GSA Connects 2021 in Portland, Oregon

Paper No. 156-16
Presentation Time: 9:00 AM-1:00 PM


SCHMER, Christiana and ORCUTT, John, Department of Biology, Gonzaga University, Spokane, WA 99258

Climate change is rapidly altering the geographic ranges in which species can survive. Predictions of how these ranges might shift are crucial for conservation efforts, but the ecological niche models (ENMs) used to make these predictions are based predominately on modern distributions and may not adequately reflect a species’ fundamental niche. This could lead to inaccurate forecasts of range shifts. However, the past can illuminate the climatic extremes that a species lived in historically and can give clues to what a species can endure in the future. Species distributions from the Last Glacial Maximum (LGM, ~20 ka) have the potential to be particularly informative as they reflect the conditions in which species survived in a climate very different from today’s.

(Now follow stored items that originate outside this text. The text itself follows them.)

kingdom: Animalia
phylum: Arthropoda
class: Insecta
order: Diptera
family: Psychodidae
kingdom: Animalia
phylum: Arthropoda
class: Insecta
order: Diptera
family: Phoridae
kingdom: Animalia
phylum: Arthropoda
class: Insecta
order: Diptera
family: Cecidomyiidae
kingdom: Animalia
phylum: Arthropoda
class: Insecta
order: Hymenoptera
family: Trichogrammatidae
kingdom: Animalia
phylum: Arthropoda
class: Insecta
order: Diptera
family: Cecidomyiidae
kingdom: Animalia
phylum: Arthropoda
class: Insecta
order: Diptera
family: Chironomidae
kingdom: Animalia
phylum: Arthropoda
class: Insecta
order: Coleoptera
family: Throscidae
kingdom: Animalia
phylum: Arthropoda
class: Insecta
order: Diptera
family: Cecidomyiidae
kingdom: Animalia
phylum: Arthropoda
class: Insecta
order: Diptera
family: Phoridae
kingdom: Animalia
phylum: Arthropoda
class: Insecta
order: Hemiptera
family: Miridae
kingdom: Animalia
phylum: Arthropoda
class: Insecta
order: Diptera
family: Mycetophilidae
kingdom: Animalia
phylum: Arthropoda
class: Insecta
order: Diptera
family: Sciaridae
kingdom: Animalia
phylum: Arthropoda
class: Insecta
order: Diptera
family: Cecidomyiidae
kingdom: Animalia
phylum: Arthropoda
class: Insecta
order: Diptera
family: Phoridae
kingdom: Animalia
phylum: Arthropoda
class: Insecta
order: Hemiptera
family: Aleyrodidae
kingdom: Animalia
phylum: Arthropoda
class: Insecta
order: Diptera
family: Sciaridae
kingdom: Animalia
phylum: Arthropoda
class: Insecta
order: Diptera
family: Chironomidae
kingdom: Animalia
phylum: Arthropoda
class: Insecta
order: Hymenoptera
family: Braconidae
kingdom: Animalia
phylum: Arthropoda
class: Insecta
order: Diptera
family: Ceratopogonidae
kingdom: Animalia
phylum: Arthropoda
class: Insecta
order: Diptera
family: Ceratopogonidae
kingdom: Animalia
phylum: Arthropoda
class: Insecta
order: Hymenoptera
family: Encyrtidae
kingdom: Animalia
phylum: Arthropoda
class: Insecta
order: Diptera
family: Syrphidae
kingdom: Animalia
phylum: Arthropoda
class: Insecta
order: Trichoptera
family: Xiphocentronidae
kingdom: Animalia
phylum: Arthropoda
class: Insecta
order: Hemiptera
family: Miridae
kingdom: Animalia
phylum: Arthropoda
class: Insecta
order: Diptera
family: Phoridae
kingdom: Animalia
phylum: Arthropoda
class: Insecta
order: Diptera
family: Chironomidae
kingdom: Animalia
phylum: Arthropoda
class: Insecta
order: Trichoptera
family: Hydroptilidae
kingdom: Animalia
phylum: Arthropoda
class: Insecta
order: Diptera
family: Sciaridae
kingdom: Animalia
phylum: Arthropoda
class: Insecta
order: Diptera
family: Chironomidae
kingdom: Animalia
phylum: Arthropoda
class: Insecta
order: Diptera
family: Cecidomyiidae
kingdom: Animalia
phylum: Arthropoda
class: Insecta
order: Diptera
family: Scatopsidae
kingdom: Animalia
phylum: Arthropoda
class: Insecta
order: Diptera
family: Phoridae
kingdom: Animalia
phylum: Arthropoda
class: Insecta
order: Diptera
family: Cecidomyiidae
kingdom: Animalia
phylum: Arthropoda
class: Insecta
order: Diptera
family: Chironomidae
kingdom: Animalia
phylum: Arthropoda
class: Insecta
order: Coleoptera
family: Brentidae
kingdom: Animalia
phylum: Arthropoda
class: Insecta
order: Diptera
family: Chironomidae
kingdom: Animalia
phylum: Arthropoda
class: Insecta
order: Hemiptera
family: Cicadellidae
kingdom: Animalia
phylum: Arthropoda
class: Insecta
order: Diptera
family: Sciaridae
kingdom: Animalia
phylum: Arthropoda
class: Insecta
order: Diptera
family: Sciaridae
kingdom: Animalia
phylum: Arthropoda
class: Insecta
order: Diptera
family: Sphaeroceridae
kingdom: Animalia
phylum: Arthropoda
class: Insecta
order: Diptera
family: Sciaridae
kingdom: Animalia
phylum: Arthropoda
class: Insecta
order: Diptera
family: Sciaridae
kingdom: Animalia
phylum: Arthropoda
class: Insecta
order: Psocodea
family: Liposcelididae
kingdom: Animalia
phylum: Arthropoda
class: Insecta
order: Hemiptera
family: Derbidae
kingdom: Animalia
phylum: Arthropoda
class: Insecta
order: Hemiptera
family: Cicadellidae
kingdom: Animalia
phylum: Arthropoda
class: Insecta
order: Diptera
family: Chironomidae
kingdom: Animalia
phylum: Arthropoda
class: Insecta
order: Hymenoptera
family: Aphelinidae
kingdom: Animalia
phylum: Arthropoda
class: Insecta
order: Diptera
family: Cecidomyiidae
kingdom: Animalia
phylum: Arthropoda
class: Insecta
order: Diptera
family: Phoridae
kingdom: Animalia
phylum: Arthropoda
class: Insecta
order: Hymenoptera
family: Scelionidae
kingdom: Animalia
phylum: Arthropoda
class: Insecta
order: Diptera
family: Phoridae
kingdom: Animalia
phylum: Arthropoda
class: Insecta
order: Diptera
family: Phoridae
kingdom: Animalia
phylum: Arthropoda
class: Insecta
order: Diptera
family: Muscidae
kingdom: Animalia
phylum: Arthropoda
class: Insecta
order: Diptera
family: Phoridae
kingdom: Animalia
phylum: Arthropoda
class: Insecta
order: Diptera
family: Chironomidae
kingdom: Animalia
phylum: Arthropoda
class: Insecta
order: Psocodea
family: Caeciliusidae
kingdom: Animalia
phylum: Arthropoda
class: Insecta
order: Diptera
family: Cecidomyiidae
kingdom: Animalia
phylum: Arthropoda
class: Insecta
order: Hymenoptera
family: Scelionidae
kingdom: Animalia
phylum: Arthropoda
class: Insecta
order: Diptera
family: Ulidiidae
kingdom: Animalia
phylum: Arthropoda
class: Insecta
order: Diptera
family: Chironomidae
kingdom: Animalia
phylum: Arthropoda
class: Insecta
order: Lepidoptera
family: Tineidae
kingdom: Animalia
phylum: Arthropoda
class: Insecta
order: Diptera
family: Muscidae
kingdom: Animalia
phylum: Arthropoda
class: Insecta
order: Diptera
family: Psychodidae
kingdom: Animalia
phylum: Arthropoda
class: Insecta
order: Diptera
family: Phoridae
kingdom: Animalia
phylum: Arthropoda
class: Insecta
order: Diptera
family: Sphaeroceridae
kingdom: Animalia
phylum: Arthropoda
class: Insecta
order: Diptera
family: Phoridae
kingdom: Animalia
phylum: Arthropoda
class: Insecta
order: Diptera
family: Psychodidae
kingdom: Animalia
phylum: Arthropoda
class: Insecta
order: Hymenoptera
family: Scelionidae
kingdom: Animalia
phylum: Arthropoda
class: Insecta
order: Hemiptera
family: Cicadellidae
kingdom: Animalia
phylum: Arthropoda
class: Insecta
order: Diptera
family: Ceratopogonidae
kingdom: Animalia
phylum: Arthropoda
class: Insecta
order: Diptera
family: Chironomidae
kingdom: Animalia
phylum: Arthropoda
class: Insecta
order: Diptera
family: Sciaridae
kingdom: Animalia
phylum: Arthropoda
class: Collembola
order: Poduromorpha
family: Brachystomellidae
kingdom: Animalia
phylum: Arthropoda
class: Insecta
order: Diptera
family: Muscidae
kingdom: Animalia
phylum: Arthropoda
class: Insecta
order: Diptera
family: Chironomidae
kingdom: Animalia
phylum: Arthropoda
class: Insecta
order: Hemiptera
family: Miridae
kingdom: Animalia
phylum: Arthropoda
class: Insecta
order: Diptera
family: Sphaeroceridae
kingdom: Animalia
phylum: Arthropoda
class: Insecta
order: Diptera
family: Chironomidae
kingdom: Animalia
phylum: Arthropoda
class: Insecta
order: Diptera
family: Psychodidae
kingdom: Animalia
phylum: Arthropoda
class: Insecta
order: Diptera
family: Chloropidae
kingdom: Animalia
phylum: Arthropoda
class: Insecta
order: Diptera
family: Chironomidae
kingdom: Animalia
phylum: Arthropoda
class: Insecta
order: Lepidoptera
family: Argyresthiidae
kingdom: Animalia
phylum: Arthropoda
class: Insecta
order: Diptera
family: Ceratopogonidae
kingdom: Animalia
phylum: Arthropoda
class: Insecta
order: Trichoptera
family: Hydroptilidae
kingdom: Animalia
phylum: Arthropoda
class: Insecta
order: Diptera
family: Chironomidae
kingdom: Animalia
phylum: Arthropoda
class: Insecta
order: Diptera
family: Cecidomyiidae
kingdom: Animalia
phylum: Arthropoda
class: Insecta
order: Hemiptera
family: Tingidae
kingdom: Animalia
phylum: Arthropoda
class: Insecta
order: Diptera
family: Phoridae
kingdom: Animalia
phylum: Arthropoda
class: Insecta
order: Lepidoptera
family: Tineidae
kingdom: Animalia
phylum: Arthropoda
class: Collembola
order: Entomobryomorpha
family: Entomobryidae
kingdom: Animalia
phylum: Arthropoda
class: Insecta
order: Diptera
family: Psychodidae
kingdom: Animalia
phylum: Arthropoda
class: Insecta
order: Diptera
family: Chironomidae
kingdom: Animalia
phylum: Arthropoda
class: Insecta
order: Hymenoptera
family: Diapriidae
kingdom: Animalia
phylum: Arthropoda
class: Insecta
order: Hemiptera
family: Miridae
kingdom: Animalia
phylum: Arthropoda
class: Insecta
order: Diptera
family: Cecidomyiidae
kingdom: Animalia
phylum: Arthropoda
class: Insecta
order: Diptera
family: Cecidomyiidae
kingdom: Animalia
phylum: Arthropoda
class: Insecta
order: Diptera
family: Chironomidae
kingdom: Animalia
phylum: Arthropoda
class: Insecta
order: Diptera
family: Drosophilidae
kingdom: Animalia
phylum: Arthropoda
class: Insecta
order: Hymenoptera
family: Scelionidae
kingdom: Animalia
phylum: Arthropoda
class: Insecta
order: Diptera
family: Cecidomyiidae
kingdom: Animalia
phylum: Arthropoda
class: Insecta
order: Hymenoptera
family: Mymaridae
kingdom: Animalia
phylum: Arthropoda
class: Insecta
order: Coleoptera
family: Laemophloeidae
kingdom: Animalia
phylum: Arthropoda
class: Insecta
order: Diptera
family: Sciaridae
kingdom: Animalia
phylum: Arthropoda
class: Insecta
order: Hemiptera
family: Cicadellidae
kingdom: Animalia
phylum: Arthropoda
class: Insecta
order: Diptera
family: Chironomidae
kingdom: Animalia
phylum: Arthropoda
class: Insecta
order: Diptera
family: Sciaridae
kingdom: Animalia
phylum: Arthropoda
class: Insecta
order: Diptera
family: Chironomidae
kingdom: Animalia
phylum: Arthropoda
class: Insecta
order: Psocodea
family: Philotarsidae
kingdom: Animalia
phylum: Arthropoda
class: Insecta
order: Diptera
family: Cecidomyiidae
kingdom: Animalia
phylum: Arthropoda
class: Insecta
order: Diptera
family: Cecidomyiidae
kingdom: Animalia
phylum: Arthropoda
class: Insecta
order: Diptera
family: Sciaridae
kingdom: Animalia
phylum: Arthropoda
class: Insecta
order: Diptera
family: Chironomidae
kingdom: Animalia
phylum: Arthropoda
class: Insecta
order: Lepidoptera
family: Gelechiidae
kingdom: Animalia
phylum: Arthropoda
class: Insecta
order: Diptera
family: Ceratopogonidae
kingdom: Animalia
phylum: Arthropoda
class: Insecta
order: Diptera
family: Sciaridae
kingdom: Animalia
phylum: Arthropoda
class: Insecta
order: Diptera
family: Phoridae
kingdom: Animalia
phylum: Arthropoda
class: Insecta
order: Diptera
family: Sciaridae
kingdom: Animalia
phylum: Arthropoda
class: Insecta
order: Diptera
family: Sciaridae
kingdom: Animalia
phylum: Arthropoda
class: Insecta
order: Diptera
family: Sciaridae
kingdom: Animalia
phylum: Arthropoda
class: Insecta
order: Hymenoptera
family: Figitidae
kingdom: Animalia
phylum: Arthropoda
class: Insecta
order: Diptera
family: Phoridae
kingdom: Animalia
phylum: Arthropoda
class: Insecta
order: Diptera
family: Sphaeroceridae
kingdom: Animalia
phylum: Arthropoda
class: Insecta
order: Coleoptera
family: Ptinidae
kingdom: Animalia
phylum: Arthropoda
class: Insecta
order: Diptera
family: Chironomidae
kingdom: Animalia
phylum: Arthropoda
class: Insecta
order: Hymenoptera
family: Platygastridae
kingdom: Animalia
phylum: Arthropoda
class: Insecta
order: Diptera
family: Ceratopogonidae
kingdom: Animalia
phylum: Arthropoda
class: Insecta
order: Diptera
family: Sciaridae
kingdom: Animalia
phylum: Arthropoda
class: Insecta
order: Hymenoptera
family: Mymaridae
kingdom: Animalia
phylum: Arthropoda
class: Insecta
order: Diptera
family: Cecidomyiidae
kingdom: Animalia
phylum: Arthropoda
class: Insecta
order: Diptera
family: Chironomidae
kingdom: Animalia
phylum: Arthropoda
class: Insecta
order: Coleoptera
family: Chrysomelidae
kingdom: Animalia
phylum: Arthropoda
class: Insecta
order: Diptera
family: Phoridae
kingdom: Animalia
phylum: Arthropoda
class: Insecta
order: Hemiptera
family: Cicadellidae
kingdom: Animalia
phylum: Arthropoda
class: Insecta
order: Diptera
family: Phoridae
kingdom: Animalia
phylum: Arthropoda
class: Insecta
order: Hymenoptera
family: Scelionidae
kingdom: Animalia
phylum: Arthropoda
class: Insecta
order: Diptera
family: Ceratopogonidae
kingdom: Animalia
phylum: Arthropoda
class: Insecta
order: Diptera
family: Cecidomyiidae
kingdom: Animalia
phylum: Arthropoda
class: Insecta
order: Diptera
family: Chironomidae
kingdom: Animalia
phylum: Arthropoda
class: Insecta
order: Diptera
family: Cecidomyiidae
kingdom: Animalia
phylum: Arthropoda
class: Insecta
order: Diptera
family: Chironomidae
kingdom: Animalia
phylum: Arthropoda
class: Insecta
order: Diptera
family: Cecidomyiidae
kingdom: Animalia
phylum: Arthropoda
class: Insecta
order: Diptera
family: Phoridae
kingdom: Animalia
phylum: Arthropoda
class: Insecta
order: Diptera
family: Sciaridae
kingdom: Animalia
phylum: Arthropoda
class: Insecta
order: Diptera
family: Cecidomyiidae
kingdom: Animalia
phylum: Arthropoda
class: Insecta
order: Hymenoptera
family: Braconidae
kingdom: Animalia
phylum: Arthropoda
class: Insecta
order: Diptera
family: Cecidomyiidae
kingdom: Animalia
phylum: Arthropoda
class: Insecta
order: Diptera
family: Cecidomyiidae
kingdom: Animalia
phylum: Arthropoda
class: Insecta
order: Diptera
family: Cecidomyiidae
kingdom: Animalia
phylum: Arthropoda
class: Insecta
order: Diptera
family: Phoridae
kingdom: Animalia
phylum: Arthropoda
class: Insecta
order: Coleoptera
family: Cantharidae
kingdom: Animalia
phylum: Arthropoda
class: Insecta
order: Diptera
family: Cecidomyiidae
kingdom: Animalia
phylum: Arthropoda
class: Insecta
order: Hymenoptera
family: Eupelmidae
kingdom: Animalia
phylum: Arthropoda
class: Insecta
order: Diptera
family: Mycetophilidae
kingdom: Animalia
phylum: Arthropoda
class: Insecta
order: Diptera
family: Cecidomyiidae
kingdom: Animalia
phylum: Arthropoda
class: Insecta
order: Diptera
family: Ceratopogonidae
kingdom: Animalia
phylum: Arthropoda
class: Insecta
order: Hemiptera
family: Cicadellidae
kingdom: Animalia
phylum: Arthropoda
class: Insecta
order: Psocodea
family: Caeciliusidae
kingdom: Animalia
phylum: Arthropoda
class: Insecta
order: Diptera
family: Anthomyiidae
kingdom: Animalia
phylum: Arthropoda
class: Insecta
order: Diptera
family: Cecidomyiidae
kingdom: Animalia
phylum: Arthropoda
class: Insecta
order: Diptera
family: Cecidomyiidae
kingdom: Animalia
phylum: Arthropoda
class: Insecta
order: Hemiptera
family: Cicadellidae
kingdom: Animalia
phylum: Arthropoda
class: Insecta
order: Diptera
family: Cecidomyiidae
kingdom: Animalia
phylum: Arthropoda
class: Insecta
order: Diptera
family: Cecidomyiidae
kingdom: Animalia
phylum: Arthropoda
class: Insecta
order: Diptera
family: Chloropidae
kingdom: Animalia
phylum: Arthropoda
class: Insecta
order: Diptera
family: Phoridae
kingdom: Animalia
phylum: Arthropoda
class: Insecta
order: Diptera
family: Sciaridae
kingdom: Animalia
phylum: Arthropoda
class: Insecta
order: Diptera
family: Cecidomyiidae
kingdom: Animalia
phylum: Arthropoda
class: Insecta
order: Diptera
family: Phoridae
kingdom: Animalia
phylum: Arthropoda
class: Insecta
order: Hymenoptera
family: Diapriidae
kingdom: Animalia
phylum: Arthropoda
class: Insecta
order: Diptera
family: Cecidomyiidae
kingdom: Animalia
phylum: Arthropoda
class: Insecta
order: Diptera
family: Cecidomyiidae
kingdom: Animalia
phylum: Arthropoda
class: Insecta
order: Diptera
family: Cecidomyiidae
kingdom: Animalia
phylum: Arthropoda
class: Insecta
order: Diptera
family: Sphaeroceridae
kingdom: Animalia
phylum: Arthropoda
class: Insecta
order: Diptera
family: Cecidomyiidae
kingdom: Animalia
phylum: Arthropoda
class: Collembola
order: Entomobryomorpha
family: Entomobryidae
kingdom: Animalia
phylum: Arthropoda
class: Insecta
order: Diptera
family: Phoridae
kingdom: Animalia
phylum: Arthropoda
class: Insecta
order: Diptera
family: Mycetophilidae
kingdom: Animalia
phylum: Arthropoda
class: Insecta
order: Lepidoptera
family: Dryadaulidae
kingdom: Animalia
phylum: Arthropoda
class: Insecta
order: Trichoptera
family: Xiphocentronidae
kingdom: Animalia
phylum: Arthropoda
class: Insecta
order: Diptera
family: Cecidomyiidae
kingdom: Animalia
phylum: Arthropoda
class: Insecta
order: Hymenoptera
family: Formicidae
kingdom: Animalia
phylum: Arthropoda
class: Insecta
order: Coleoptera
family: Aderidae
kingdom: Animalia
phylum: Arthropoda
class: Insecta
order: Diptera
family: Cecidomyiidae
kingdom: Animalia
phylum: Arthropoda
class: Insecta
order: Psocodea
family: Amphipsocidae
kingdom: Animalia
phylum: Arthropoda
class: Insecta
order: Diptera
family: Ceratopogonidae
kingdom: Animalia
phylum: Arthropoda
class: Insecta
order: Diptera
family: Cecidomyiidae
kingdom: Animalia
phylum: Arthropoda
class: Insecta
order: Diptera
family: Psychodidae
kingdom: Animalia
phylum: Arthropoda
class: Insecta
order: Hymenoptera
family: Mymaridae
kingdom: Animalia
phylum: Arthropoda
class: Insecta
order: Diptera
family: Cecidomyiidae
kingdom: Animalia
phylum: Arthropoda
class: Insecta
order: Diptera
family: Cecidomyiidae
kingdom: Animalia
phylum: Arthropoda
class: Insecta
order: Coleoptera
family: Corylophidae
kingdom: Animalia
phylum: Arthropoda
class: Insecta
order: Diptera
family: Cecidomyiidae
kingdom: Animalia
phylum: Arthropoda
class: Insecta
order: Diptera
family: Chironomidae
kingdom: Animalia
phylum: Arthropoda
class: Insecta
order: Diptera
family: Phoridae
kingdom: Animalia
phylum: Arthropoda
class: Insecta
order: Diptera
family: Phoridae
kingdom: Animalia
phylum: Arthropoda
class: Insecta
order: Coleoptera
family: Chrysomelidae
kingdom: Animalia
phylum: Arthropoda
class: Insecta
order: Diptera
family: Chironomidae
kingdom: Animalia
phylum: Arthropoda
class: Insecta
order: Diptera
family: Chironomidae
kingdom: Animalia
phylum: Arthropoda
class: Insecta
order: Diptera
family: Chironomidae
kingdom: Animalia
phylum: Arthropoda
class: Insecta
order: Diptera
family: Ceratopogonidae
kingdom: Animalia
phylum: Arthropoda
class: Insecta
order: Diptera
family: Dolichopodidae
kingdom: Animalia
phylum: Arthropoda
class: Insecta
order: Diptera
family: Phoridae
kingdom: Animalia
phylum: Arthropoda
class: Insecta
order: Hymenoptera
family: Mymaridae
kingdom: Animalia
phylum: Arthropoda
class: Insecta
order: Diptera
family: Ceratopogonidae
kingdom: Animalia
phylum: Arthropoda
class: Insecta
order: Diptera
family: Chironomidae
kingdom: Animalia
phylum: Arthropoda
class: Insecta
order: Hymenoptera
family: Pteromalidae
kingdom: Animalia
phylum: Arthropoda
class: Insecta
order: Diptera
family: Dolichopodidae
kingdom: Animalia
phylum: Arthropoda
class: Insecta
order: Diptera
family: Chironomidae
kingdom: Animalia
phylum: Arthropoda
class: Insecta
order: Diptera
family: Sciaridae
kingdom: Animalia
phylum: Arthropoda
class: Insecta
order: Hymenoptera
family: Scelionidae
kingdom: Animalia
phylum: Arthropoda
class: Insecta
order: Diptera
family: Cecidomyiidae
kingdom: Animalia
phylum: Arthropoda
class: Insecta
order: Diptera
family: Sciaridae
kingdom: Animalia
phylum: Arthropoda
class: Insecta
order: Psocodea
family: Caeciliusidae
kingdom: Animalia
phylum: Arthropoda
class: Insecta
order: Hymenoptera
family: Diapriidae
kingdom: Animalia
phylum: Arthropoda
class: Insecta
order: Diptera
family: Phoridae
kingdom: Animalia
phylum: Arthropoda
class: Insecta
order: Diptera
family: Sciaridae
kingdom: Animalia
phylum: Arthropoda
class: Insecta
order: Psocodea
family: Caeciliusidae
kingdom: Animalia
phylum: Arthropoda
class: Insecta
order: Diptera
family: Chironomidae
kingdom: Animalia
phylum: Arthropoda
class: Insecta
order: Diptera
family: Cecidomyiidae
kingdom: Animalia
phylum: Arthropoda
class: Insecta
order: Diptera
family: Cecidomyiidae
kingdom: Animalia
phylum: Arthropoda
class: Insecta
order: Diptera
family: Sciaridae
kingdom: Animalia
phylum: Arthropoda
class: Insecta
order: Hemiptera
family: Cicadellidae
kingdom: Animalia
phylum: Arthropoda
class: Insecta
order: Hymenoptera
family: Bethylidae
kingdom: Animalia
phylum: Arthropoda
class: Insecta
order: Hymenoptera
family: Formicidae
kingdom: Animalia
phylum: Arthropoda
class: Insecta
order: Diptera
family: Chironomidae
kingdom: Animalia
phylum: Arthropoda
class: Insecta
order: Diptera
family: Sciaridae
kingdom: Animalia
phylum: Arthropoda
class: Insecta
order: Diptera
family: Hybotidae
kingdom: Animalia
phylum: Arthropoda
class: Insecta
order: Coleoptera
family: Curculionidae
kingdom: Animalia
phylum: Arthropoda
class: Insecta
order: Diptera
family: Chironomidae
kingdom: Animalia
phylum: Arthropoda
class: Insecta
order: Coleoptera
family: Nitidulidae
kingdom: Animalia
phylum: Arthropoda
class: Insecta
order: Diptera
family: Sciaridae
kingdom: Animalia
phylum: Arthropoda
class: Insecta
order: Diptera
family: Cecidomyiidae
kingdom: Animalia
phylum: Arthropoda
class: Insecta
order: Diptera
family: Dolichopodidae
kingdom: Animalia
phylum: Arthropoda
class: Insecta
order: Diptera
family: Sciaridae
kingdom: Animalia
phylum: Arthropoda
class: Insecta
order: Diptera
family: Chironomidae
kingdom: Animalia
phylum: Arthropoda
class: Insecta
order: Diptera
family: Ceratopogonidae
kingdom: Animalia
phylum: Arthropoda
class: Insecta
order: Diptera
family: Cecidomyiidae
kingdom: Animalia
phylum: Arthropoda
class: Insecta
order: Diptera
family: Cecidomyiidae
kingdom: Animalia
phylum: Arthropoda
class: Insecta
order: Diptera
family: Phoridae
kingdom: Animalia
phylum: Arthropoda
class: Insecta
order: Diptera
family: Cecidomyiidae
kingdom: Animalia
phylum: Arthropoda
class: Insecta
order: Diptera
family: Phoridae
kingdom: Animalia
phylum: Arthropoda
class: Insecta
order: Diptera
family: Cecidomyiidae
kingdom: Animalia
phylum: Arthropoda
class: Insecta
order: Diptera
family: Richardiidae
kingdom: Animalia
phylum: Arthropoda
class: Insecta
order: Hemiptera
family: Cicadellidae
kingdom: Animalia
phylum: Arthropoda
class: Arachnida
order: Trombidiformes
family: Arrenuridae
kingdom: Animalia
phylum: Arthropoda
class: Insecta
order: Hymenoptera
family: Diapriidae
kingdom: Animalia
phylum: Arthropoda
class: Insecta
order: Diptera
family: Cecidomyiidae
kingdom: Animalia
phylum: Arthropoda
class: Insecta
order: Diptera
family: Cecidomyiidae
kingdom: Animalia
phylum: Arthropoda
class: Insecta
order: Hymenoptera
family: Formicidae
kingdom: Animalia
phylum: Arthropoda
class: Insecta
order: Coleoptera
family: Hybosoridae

If, as expected, LGM distributions more accurately indicate a species’ fundamental niche, then forecasts based on these distributions may predict less drastic range shifts than those based on modern data alone. Using online collections databases, we compiled modern species occurrence data and occurrence data from the LGM for North American artiodactyls and carnivorans. We then used these data combined with climatic reconstructions of the LGM, historical climate data from the 19th-21st Centuries, and predictions of climate at the end of the current century. This produced two sets of maps: one predicting where a species could live based on fossil occurrence data and one predicting where a species could live based on modern occurrence data. As predicted, range shifts based on LGM occurrences forecasted less dramatic range shifts than those based on modern distributions. ENMs based on both LGM and modern distributions have the potential to be more accurate than those based on just a single time period.